BRASILIA (Reuters) - Brazil’s capital city, struggling to finish a new football stadium in time for an upcoming dress rehearsal for the 2014 World Cup, is turning to a surprising partner for help: the United Nations.
The Brasilia government signed this week a 35 million reais (11.65 million pounds) agreement with two U.N. agencies under which they will procure services and items such as tents, generators and security cameras for the stadium, a U.N. official told Reuters on Wednesday.
The contract is one of the clearest signs yet that Brazil is running behind on the construction of stadiums and other key infrastructure for upcoming sporting events. Brasilia is due in June to host the Confederations Cup, widely considered a warm-up to test logistics and prevent any major hiccups at the World Cup, which will take place a year later.

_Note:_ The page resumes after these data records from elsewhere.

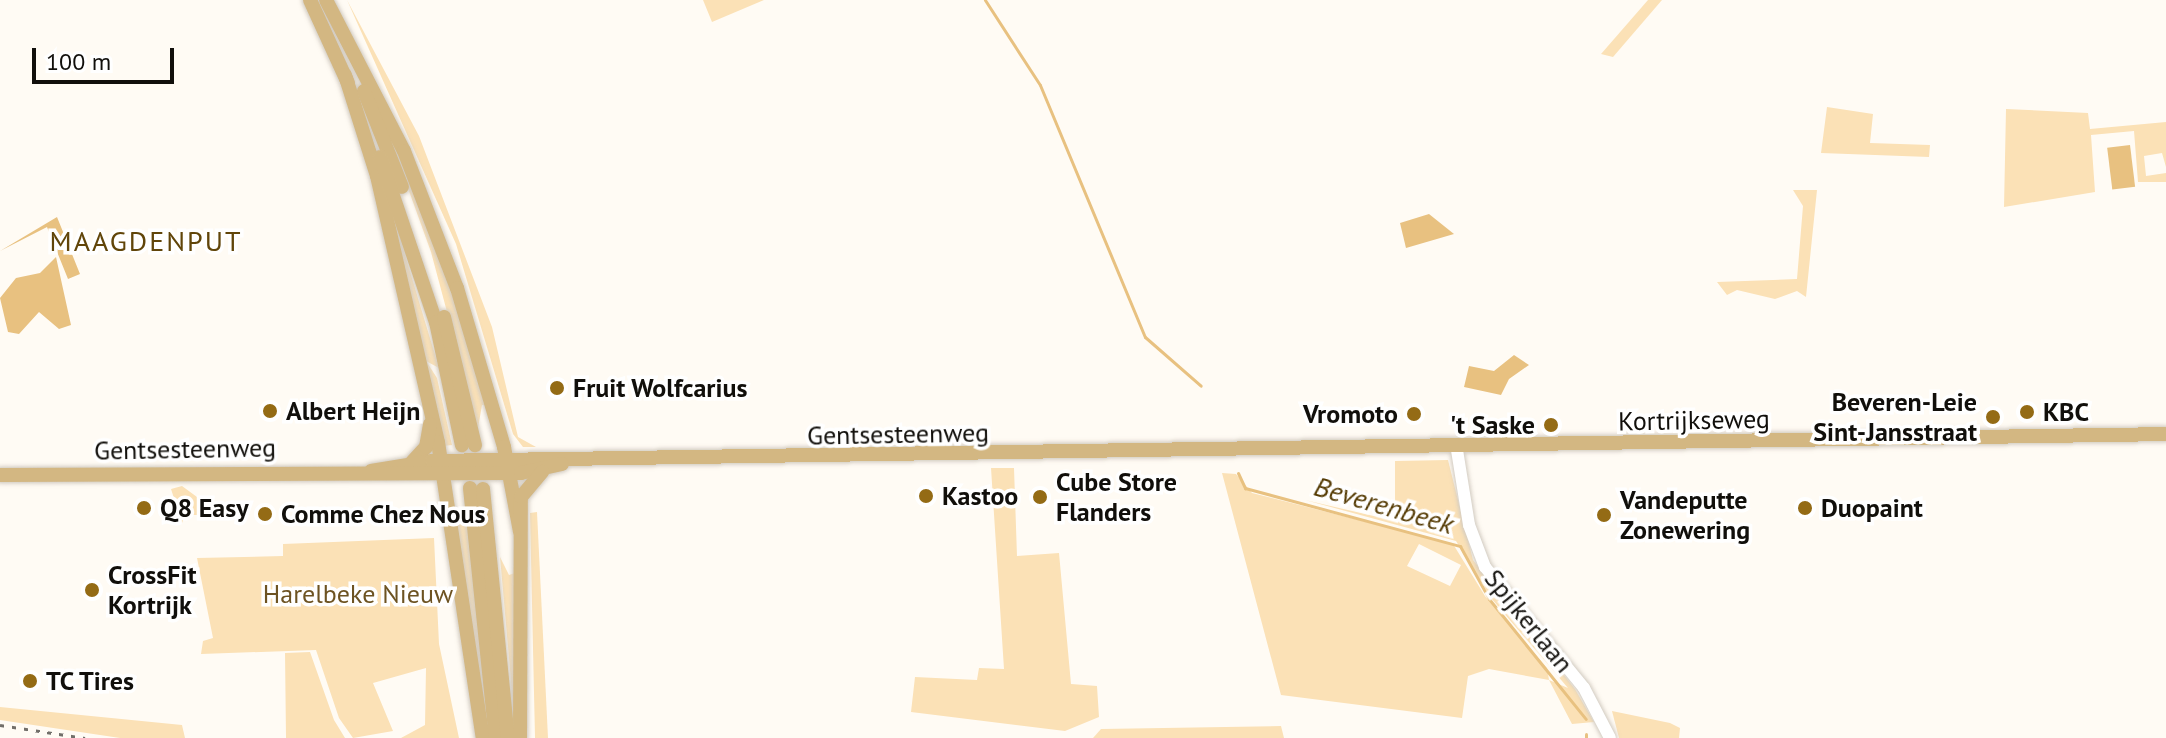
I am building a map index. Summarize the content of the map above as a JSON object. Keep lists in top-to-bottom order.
{
  "streets": {
    "main road": ["Kortrijkseweg", "Gentsesteenweg"],
    "street": ["Spijkerlaan"]
  },
  "crossings": [
    ["Kortrijkseweg", "Gentsesteenweg"],
    ["Kortrijkseweg", "Spijkerlaan"]
  ],
  "districts": ["MAAGDENPUT"],
  "water": ["Beverenbeek"],
  "parks": ["Harelbeke Nieuw"],
  "places": [
    "Fruit Wolfcarius",
    "Albert Heijn",
    "KBC",
    "Vromoto",
    "Beveren-Leie Sint-Jansstraat",
    "'t Saske",
    "Kastoo",
    "Cube Store Flanders",
    "Q8 Easy",
    "Duopaint",
    "Comme Chez Nous",
    "Vandeputte Zonewering",
    "CrossFit Kortrijk",
    "TC Tires"
  ],
  "scale_bar": "100 m"
}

The U.N.’s main advantage: It can acquire goods and services without going through the complex and lengthy procurement process required by the Brazilian government.

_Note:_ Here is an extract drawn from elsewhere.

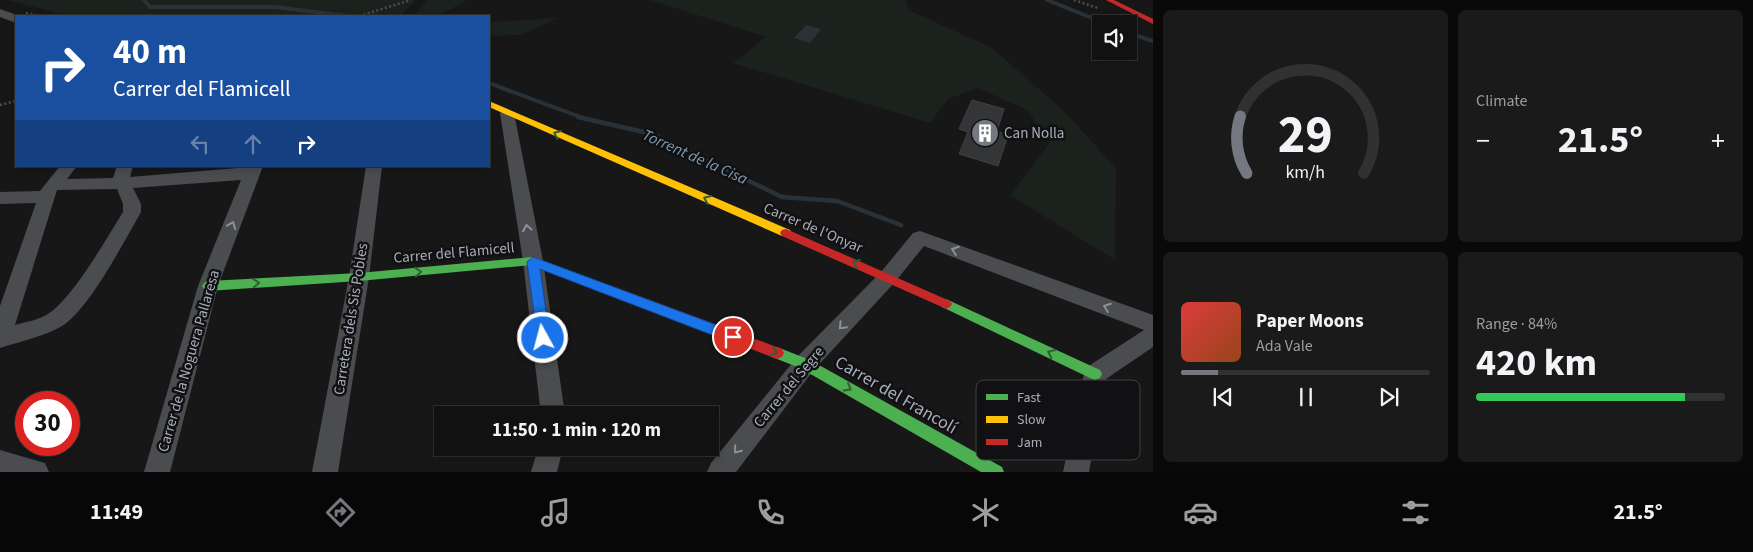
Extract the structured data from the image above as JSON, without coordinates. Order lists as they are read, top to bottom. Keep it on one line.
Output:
{"streets":{"street":["Carrer de l'Onyar","Carrer del Flamicell","Carretera dels Sis Pobles","Carrer de la Noguera Pallaresa","Carrer del Segre","Carrer del Francolí"]},"crossings":[["Carrer de l'Onyar","Carrer del Segre"],["Carrer del Flamicell","Carretera dels Sis Pobles"],["Carrer del Flamicell","Carrer de la Noguera Pallaresa"],["Carrer del Flamicell","Carrer del Segre"],["Carrer del Flamicell","Carrer del Francolí"],["Carrer del Segre","Carrer del Francolí"]],"one_way":["Carrer del Flamicell","Carrer de la Noguera Pallaresa","Carrer del Segre","Carrer del Francolí"],"water":["Torrent de la Cisa"],"places":{"building":["Can Nolla"]},"legend":["Fast","Slow","Jam"],"page":{"tile":["Climate",["Range · 84%","420 km"]],"turn":["40 m","Carrer del Flamicell"],"heat":["−","21.5°","+"],"song":["Paper Moons","Ada Vale"],"limit":"30","trip":"11:50 · 1 min · 120 m","tabs":["11:49","21.5°"],"gauge":["29","km/h"]}}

With the Mané Garrincha stadium only 87 percent complete, and a rapidly approaching April 21 deadline imposed by world football body FIFA for its delivery, time is of the essence.

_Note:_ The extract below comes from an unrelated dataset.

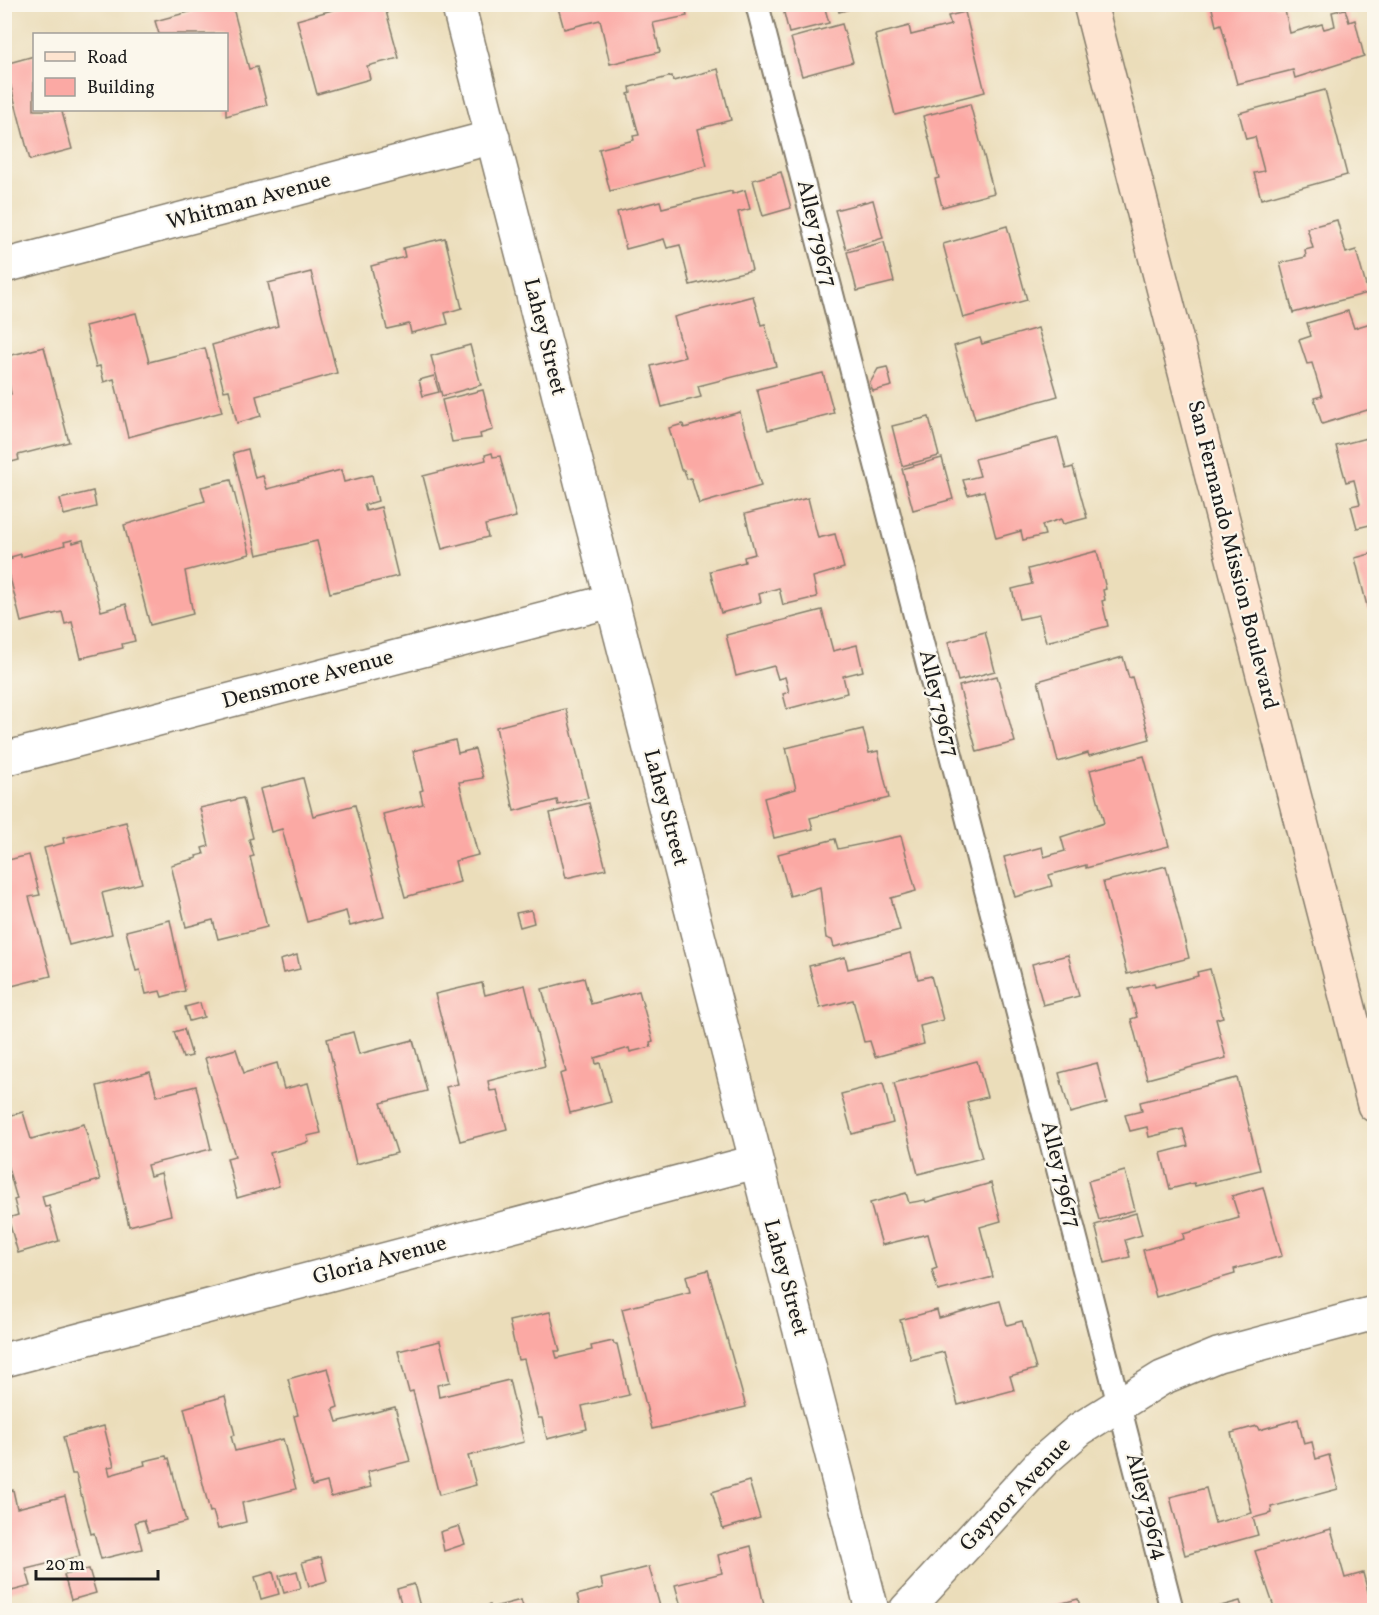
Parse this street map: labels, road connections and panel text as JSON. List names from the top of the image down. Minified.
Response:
{"streets":{"main road":["San Fernando Mission Boulevard"],"street":["Whitman Avenue","Lahey Street","Densmore Avenue","Gloria Avenue","Gaynor Avenue"],"lane":["Alley 79677","Alley 79674"]},"crossings":[["Whitman Avenue","Lahey Street"],["Alley 79677","Gaynor Avenue"],["Alley 79677","Alley 79674"],["Lahey Street","Densmore Avenue"],["Lahey Street","Gloria Avenue"],["Gaynor Avenue","Alley 79674"]],"legend":["Road","Building"],"scale_bar":"20 m"}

“With the short time frame and the need to focus on finishing the stadium, the federal district government was not able to do the procurement on time with public bidding,” said Arnaud Peral, the U.N. Development Program’s deputy representative in Brazil.
Some of the temporary structures to be procured by the U.N. agencies for the Confederations Cup, which pits winners of continental championships against each other, will remain in place for the seven World Cup games that will be played in Brasilia a year later, he said.
Boaz Paldi, a UNDP spokesman in New York, said the arrangement with Brazil was “not entirely unprecedented” and the value of the contract could rise.
He said the UNDP has helped with past projects related to the Pan-American Games and the agency would gain “visibility” in Brazil due to its participation.
A spokeswoman for Federal District of Brasilia’s Governor Agnelo Queiroz said the governor as a rule does not comment on the city’s contracts.
Brazil hopes the Confederations Cup, World Cup and 2016 Olympic Games will be an opportunity to showcase it status as an emerging power and the world’s seventh largest economy.
Getting the event off without hitches and on time is such a priority for the President Dilma Rousseff’s government that “political pressure” was brought to bear on local authorities in Brasilia to get it right with outside help if necessary, an official source involved in the negotiations said.
Brazil has tapped the organizational experience of U.N. agencies before, for last year’s Rio+20 world climate change conference where the UNDP helped to ensure transparency in the procurement process, as well as accessibility for people with disabilities, environmental sustainability and social inclusion.
FIFA has warned Brazil that it cannot afford any further delays in getting the venues ready.
Brasilia’s new 70,000-capacity stadium will be the second-largest venue for the World Cup in 2014. But its roof is not finished, fittings must still be added and the grass has yet to be planted on the pitch.
The stadium will be tried out with two test games, the final of the local Brasilia football tournament on May 18 and a second to be played on May 25.